# Wo Pokémon Sachen verkaufen?



## YAnnIFreaK (6. August 2015)

*Wo Pokémon Sachen verkaufen?*

Hey Leute,
habt ihr ne Idee, wo man abgesehen von eBay/Facebook, Pokémon Karten und Zubehör(Hüllen/Ordner) verkaufen kann?
Verkaufe die Sachen momentan für ein Notebook und weiß nicht wo am besten...


----------



## Oromis16 (6. August 2015)

*AW: Wo Pokémon Sachen verkaufen?*

Also mehr Leute als bei Ebay wirst du wohl nirgends erreichen.

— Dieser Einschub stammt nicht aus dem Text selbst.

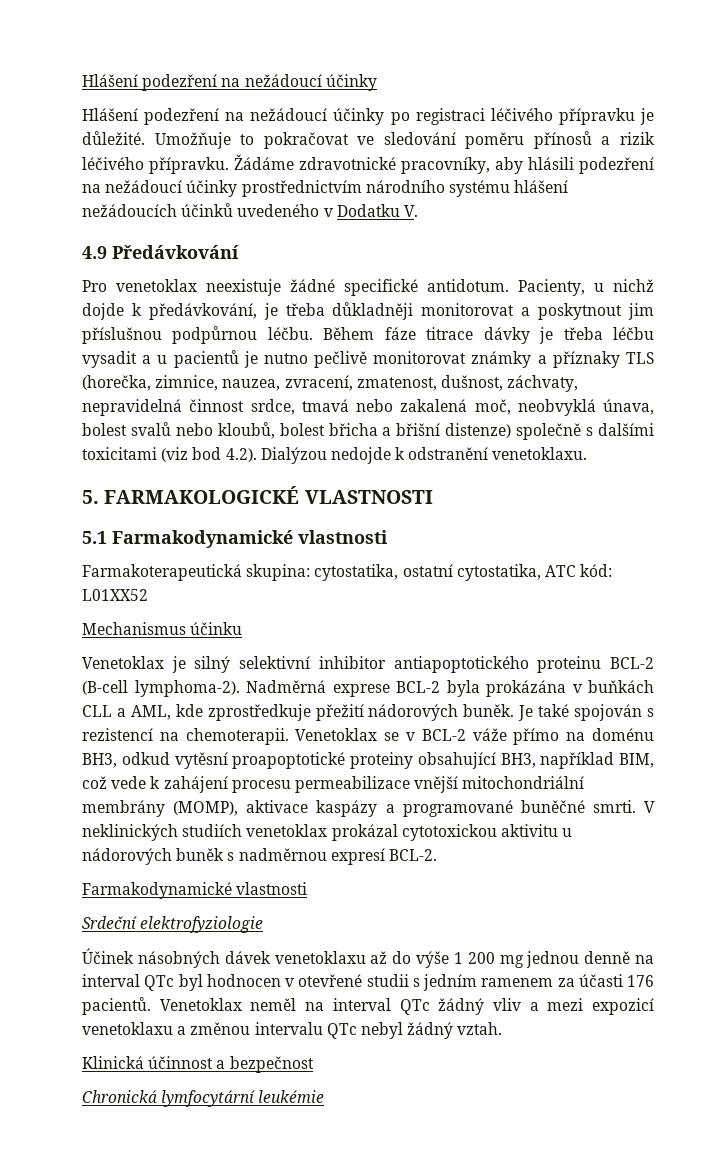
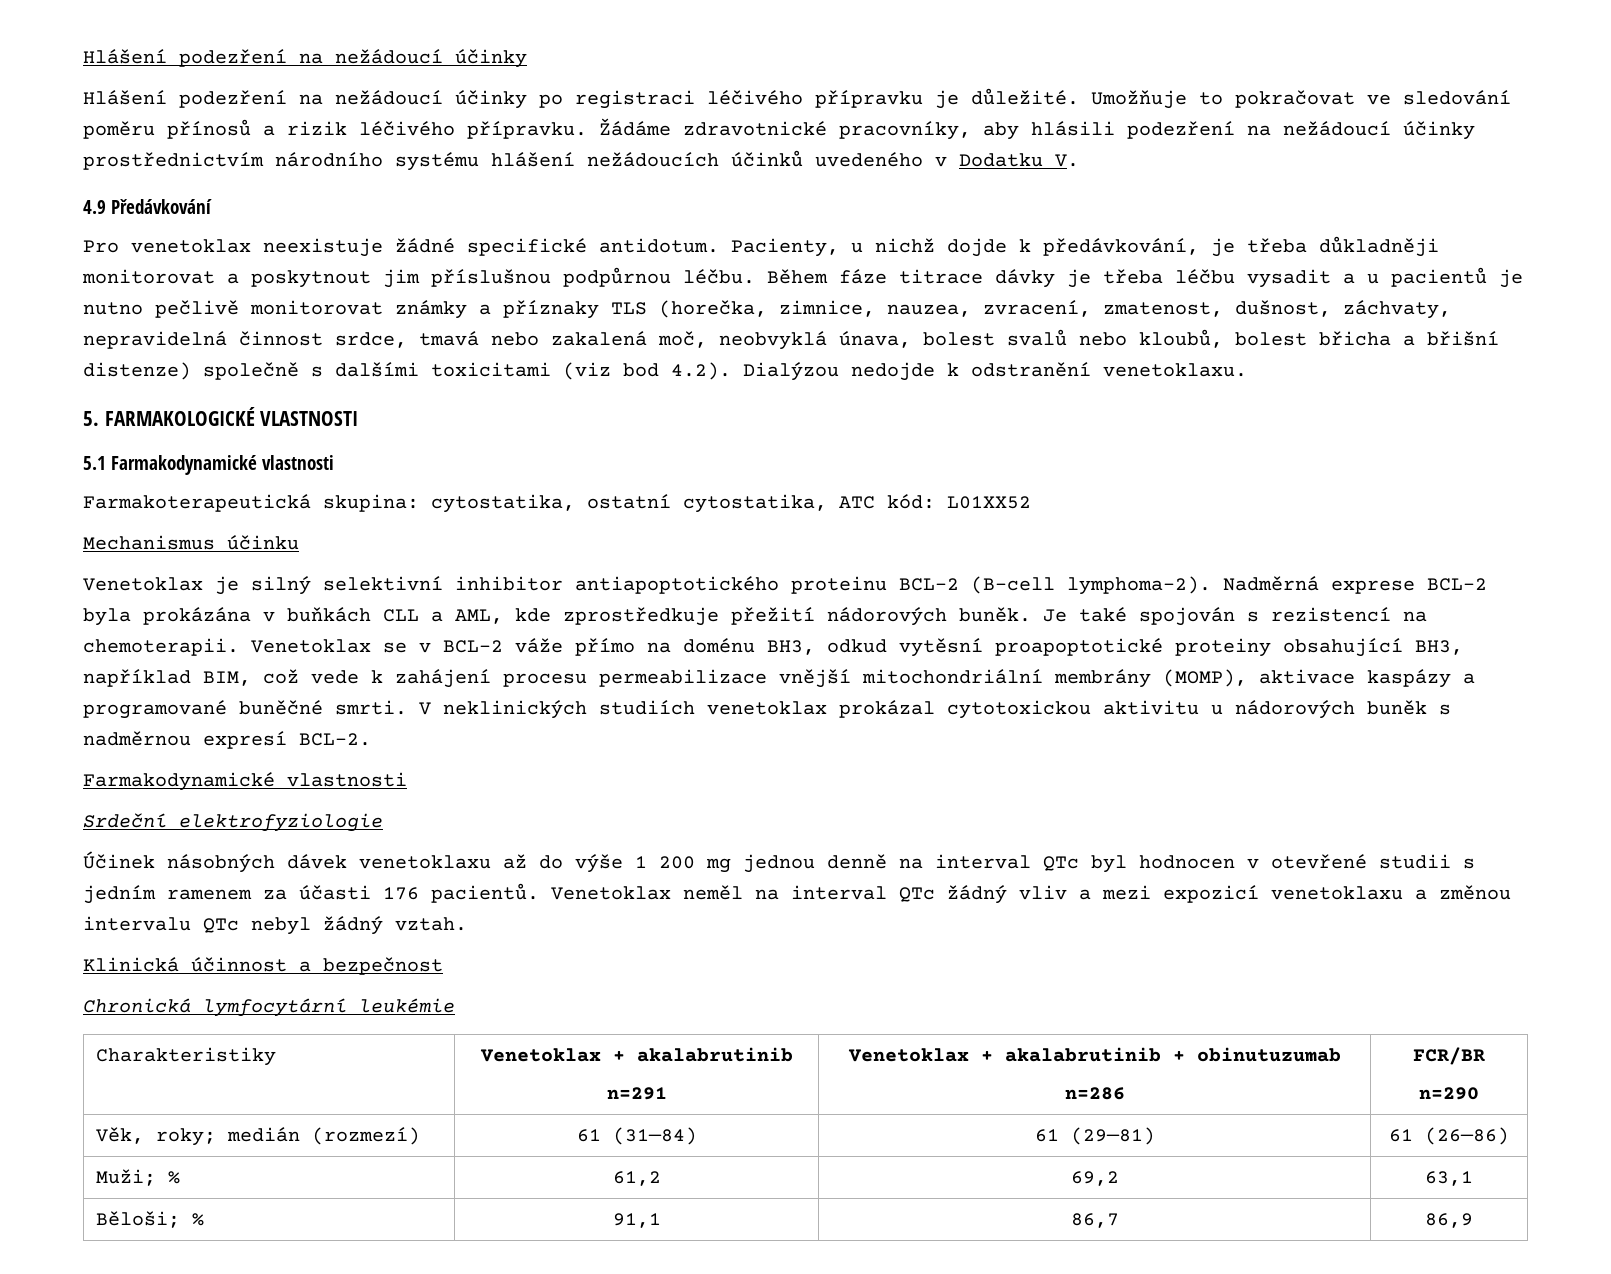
(325, 1096) none -> [95,1047,276,1066] [479,1047,793,1062] [606,1087,667,1100] [847,1047,1341,1062] [1064,1087,1125,1100] [1413,1047,1485,1065] [1419,1087,1479,1100] [95,1127,420,1146] [576,1127,697,1145] [1034,1127,1155,1145] [1389,1127,1509,1145] [95,1169,180,1186] [612,1171,661,1186] [1070,1171,1119,1186] [1425,1171,1473,1186] [95,1211,204,1228] [612,1213,661,1228] [1070,1213,1119,1228] [1425,1213,1473,1228] // Charakteristiky | Venetoklax + akalabrutinib // n=291 | Venetoklax + akalabrutinib + obinutuzumab // n=286 | FCR/BR // n=290 // Věk, roky; medián (rozmezí) | 61 (31—84) | 61 (29—81) | 61 (26—86) // Muži; % | 61,2 | 69,2 | 63,1 // Běloši; % | 91,1 | 86,7 | 86,9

Höchstens in irgendeinem Pokemonforum mit entsprechendem Marktplatz.


----------



## Dr Bakterius (6. August 2015)

*AW: Wo Pokémon Sachen verkaufen?*

Kannst ja zuerst hier auf dem Marktplatz dein Glück versuchen


----------



## YAnnIFreaK (6. August 2015)

*AW: Wo Pokémon Sachen verkaufen?*

Joar ein Versuch ist es Wert, sonst noch irgendwelche Ideen?
Habe ja seit 9 Beiträgen Zugriff auf den Marktplatz


----------



## DKK007 (6. August 2015)

*AW: Wo Pokémon Sachen verkaufen?*

Flohmarkt


----------



## YAnnIFreaK (6. August 2015)

*AW: Wo Pokémon Sachen verkaufen?*

Da zahle ich erstmal Geld für einen Stand, das kriege ich nicht wieder raus...


----------



## egert217 (30. August 2015)

*AW: Wo Pokémon Sachen verkaufen?*

https://de.pokemoncardmarket.eu


----------



## HamsterGroupon3658 (30. August 2015)

*AW: Wo Pokémon Sachen verkaufen?*

wie wäre es auf einem trödelmarkt


----------



## Sunglass-Lion (31. August 2015)

*AW: Wo Pokémon Sachen verkaufen?*

ebay kleinanzeigen (Shpock kann ich dir nicht empfehlen...)


----------